Together with his brother, Pat, and father, Gilbert, Bill was part of a third-generation family that owned and operated their ranch at Cold Springs Creek.
Bill valued hard work, close ties to the land, and solid principles. He toiled to produce better crops, improve the quality of livestock, and clear new land. Opening up three desert entries and developing six irrigation wells were among their ranching accomplishments. When asked what the hardest thing about life on the ranch was, without missing a beat, Bill replied, "The shovel and the pitchfork."
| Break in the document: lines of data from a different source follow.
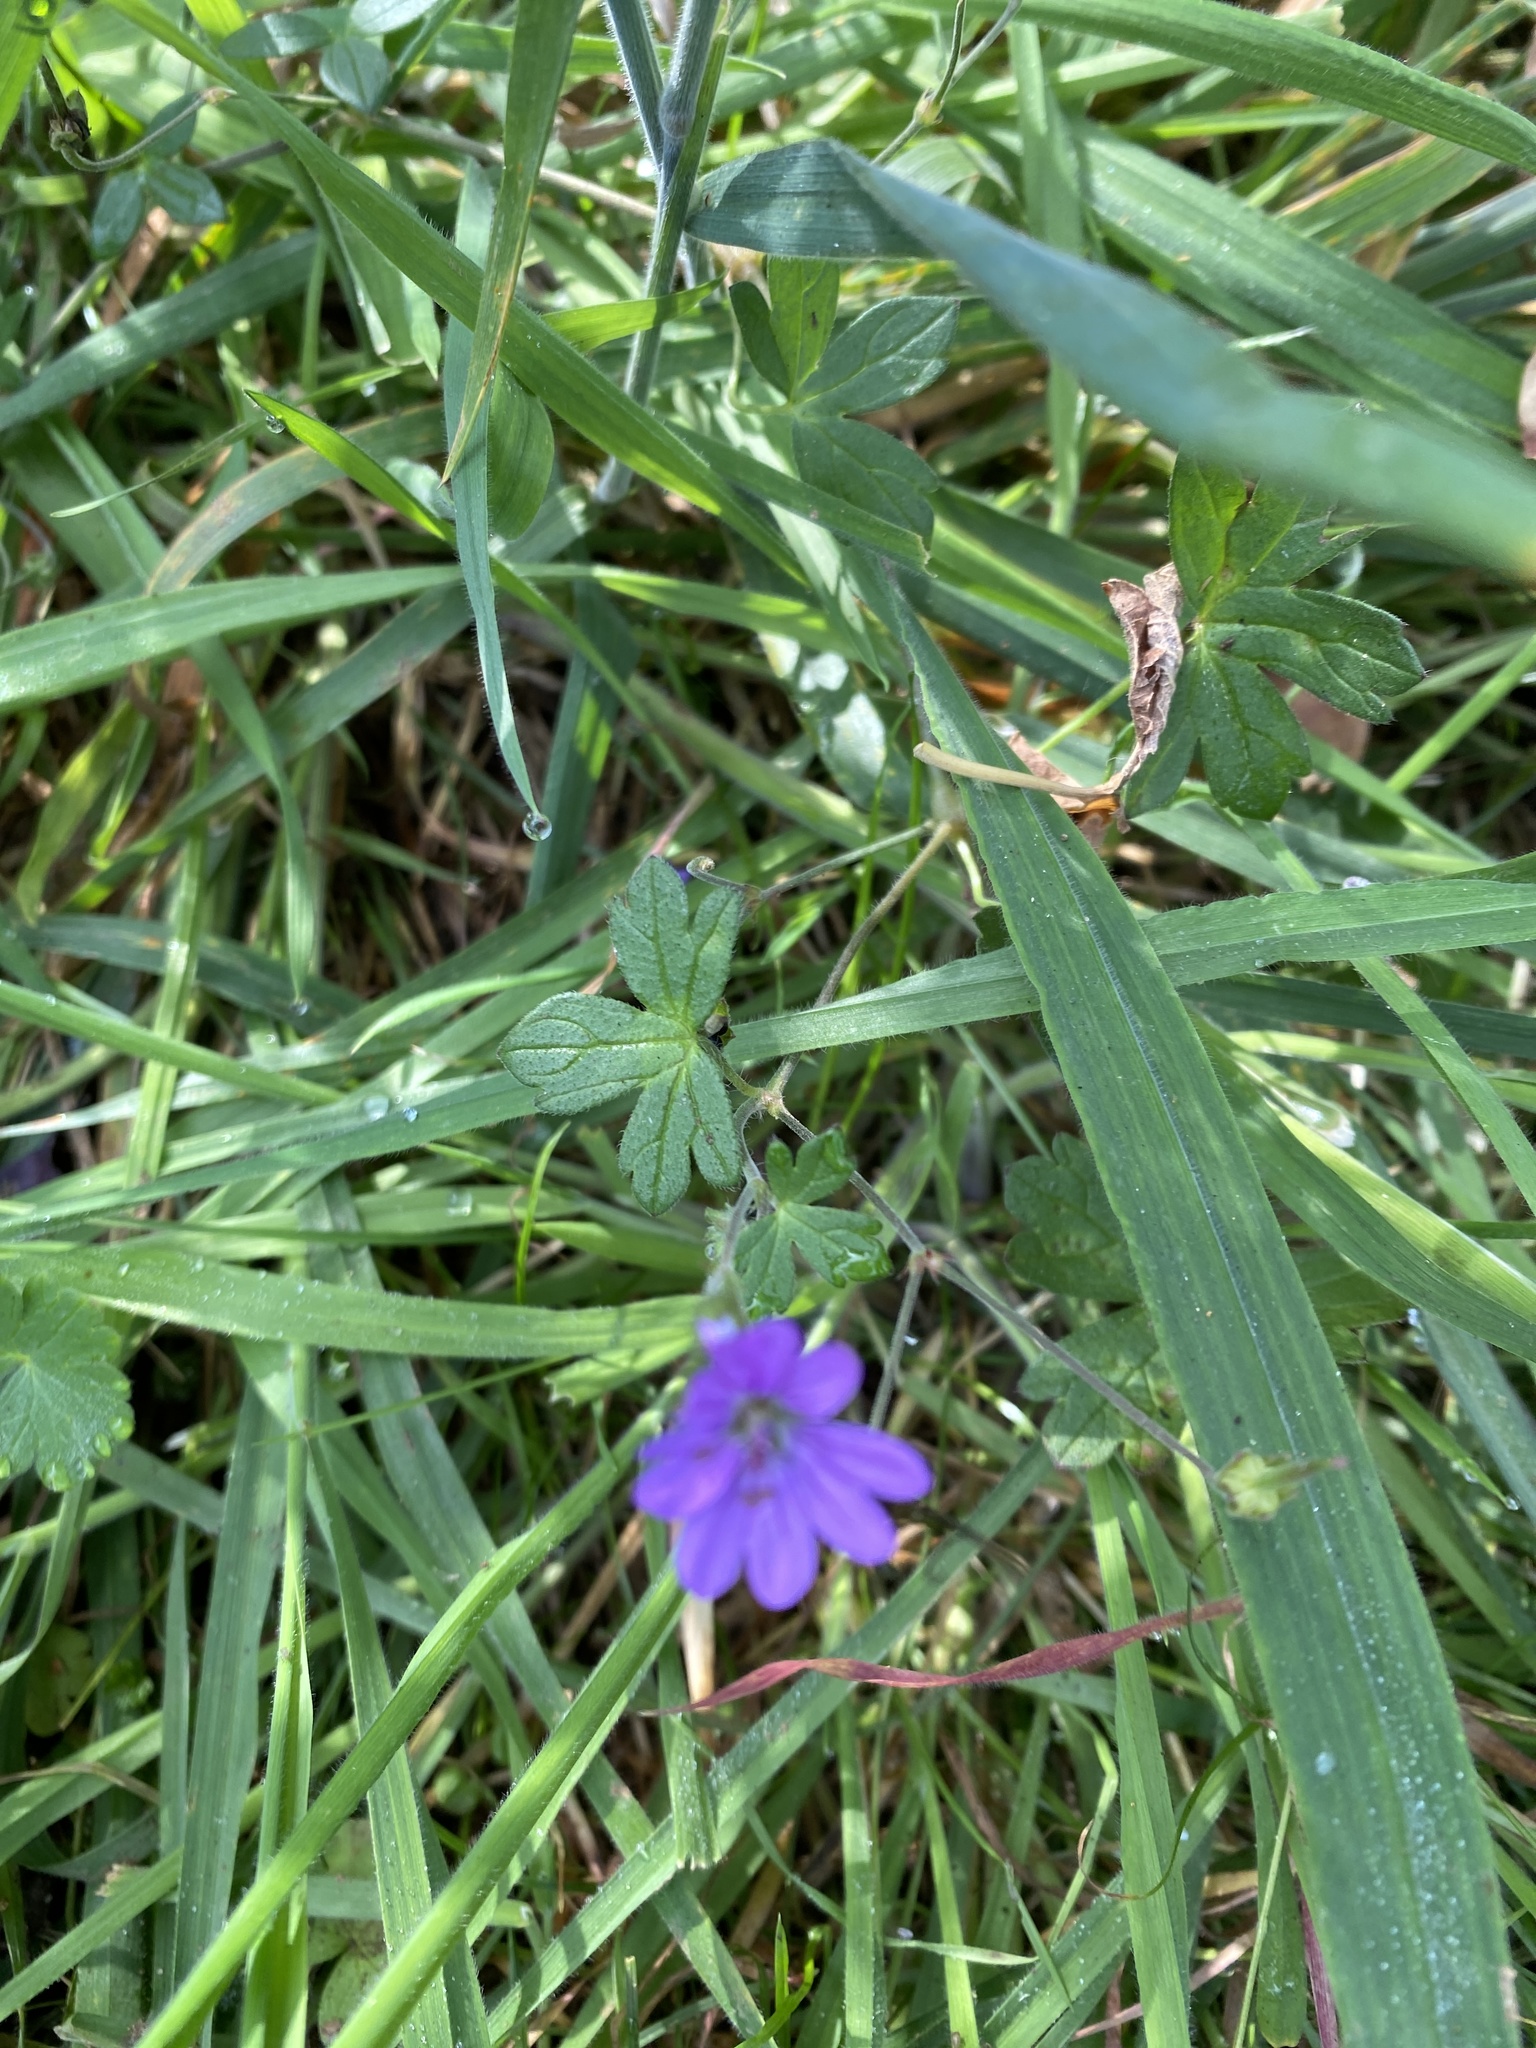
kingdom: Plantae
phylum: Tracheophyta
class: Magnoliopsida
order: Geraniales
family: Geraniaceae
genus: Geranium
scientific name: Geranium pyrenaicum
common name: Hedgerow crane's-bill
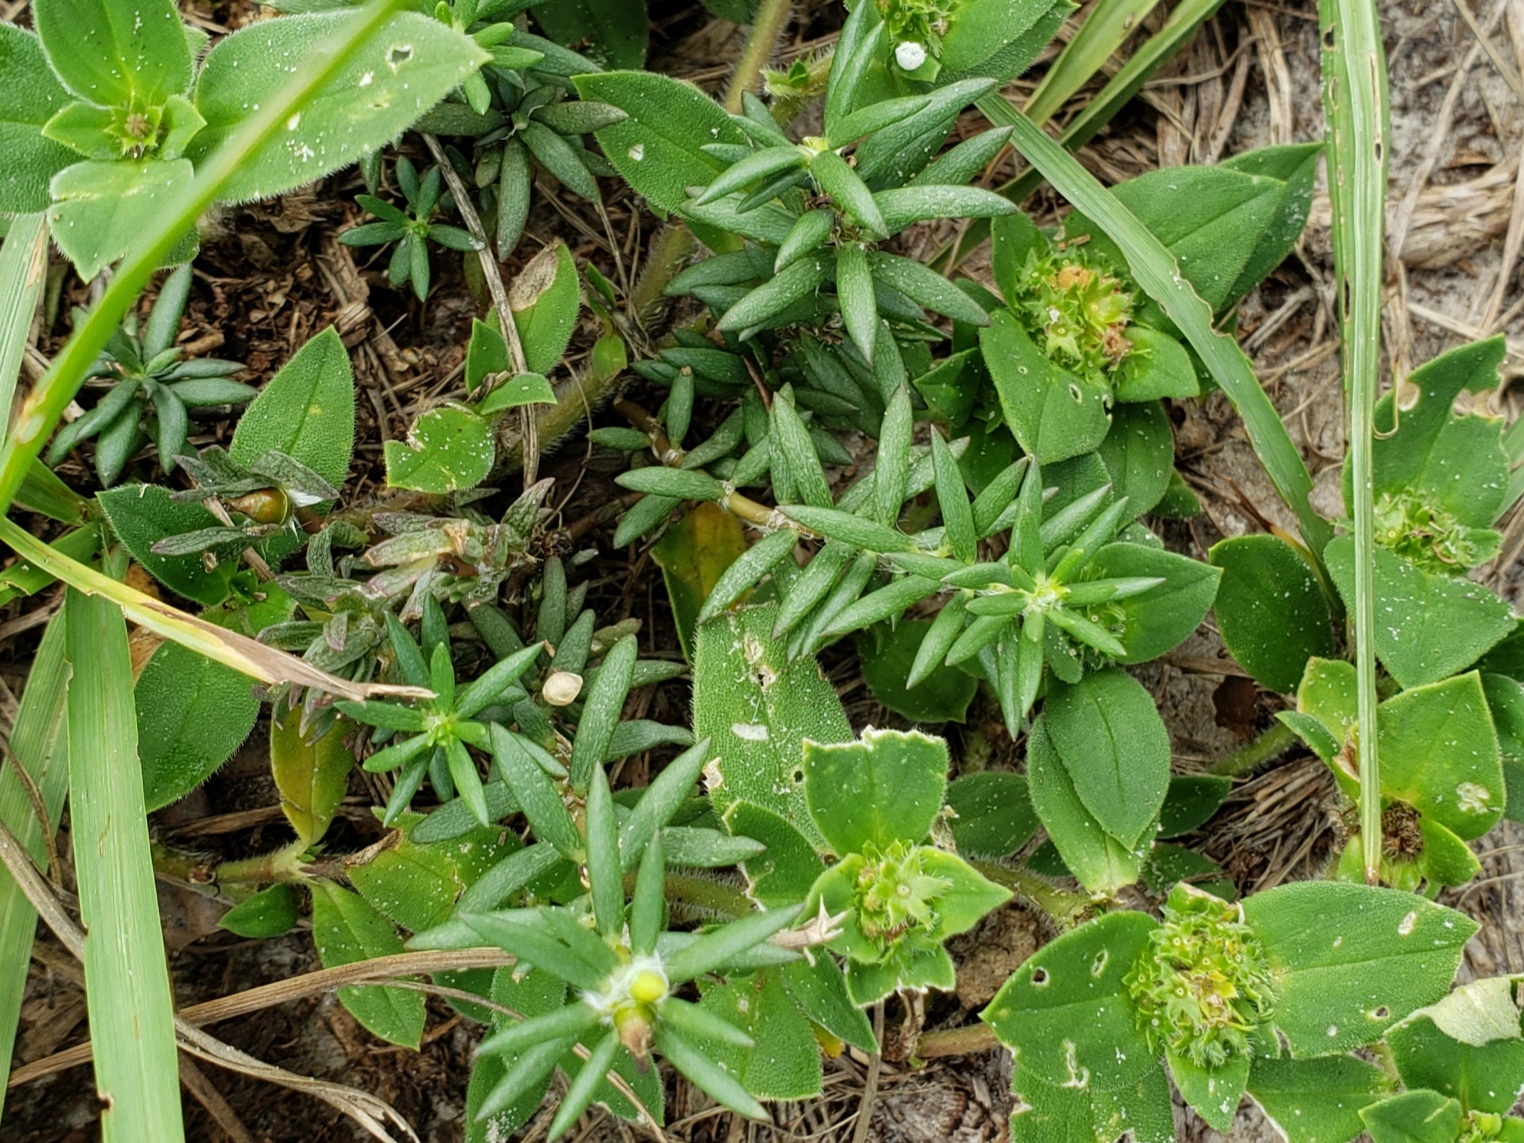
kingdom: Plantae
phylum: Tracheophyta
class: Magnoliopsida
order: Caryophyllales
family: Portulacaceae
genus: Portulaca
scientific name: Portulaca pilosa
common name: Kiss me quick
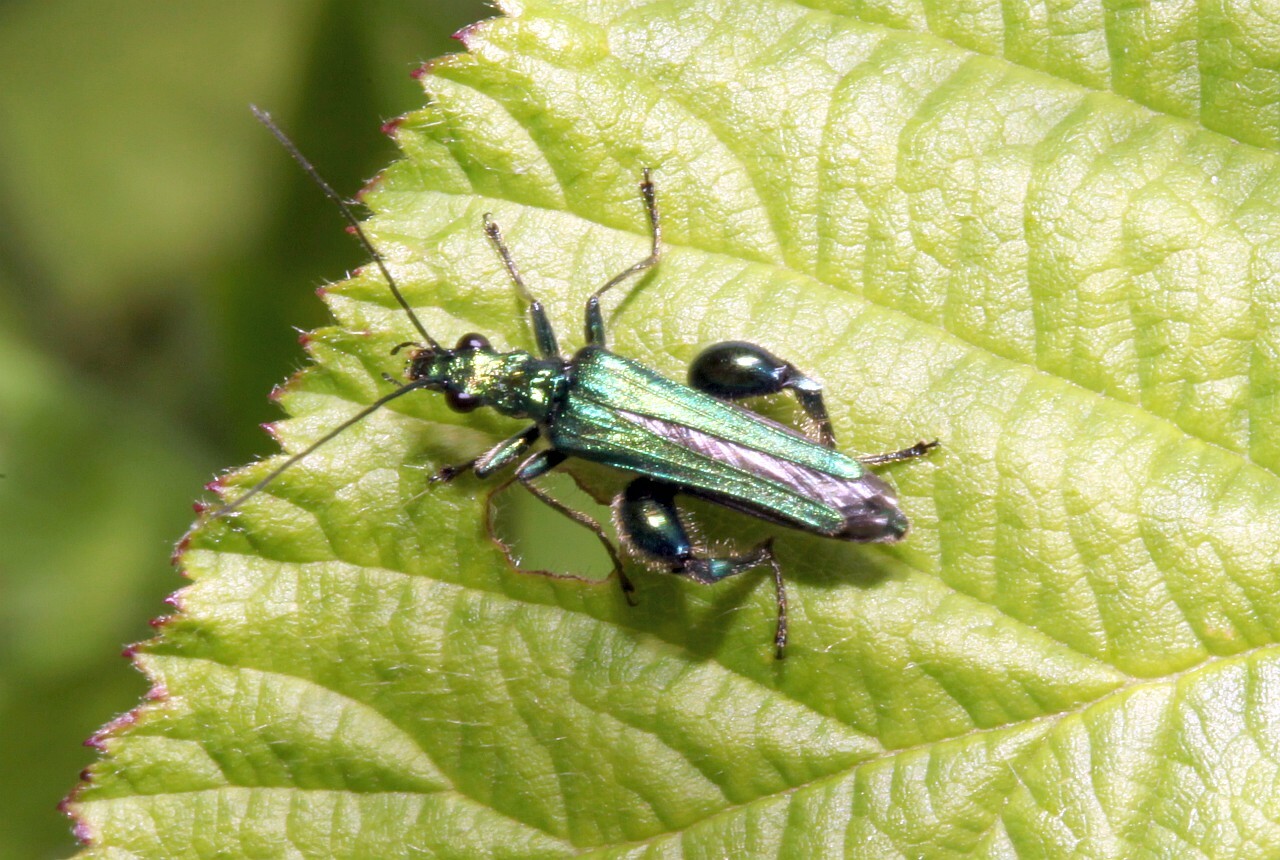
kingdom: Animalia
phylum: Arthropoda
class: Insecta
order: Coleoptera
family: Oedemeridae
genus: Oedemera
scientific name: Oedemera nobilis
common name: Swollen-thighed beetle
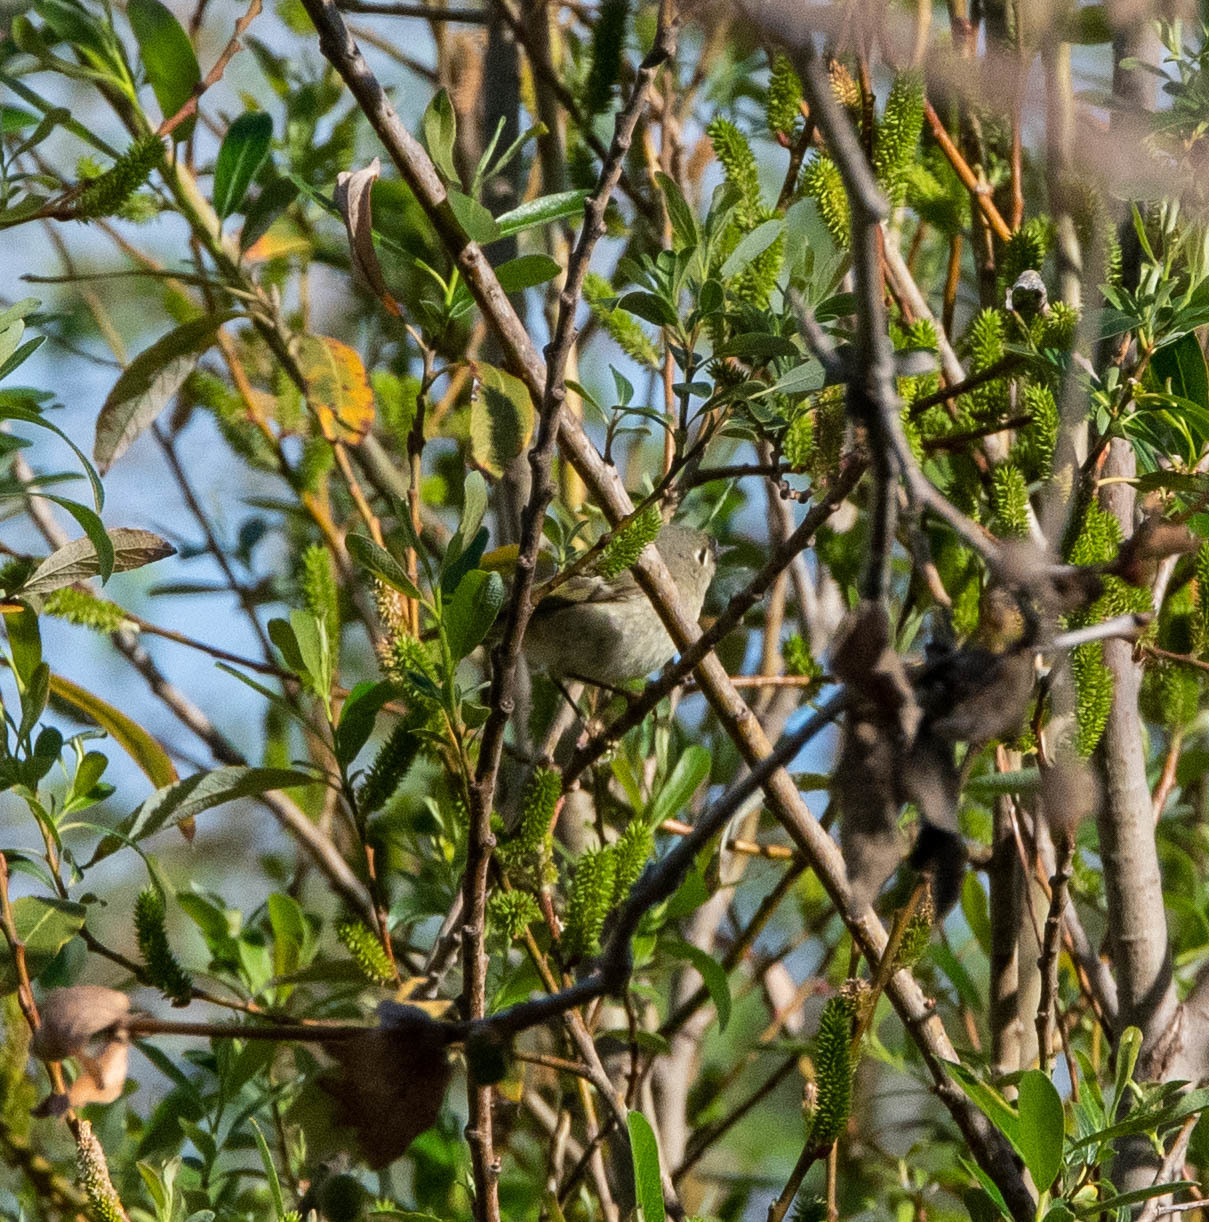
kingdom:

Bill played football and graduated from Glenns Ferry High School in 1939.
He attended college in Pocatello and worked in Seattle at the Boeing aircraft plant, helping assemble the A-1 fighter.
Coming home from Seattle in early spring, he bought a sporty Indian motorcycle in Moscow, Idaho, from Addison Stone, a childhood friend. It proved to be quite a task to keep the motorcycle upright, for much of the trip was in icy ruts. By the time he got home, he had a severe sunburn and was chilled to the bone. Good thing he was young and tough.
After returning to the family ranch in 1944, Bill was introduced to a young schoolteacher at a friend's home. He and Margaret Blanksma dated and were married on March 30, 1945.
They recalled how ecstatic people were when the war in Europe ended that summer. Margaret drove down to the field where Bill was working to relay the good news. That evening everyone in the family went to town and celebrated.
Bill honed his musical talents in productive ways. His skills emerged in high school, whether he was singing the lead in a production or entertaining at weddings and funerals. With Bill playing harmonica, and his brother Pat playing the guitar, many good times were had dancing and singing after the spring and fall brandings. At local square dances, he enjoyed being an announcer by calling out lyrics to songs like the Alabama Jubilee or Ghost Riders in the Sky.
Together with Margaret, Bill designed and built a home at the Cold Springs Creek ranch, doubling its size as the family grew to four daughters. He immensely enjoyed attention to detail and instilled quality in his carpentry. Later, he remodeled their present home on Rye Grass Creek and enlarged the Cow Camp Cabin on Bennett Mountain.
History of the local area, his family heritage and a deeply embedded love of the United States were a great pleasure to him. He and Margaret especially enjoyed their trip to the East Coast and South Carolina, where they visited family and toured the nation's historical treasures.
In the '70s, Bill got a kick out of entering a competition to rename a local credit union. He sketched an oxen-drawn covered wagon and composed a narrative for the contest. His entry, Pioneer Federal Credit Union, still stands. Margaret and he enjoyed a trip to Hawaii as the result.
Bill served on the Elmore County Soil and Water Conservation District Board over 20 years, as well as the Glenns Ferry Highway District Board.
He was a member and trustee of the Elks, chairman of the Idaho Cattle Association Convention and past president of the Elmore Cattleman's Association.
Bill was a "Jack of all trades, master of many." He found satisfaction in adding quality and value to anything he pursued, whether it was improving the land or upgrading the cow herd. He enjoyed his horses and riding on the desert and Bennett Mountain. He designed and installed lines for numerous water troughs and other irrigation projects. He loved a special horse, good cows and a companion dog.
Bill valued his family very much. He was patient in teaching his children and grandchildren life skills and had a quiet and calm manner. He encouraged Margaret and all four daughters to pursue college degrees, even though he did not have the same opportunity.
Survivors include his devoted wife of 66 years, Margaret, and their four daughters, Betty Ann Nettleton (Nick), Janet Mahler (Mike), Joan Barak (David) and Sandy Dryden (Dean), and grandchildren Jeff Nettleton (Tina), Jason Nettleton (Robin), Will Trail (Erin), Amy Trail, Kate Armstrong (Joey), Rebecca Barak, Chase Dryden and Chelsy Dryden.
Suggested memorial contribution recipients: Elks Rehabilitation 600 Robbins Rd, Boise, ID 83701, or Boys Town at www.boystown.org/donate or Our Lady of Good Counsel Catholic Church, P.O. Box 310, Mountain Home, ID 83647.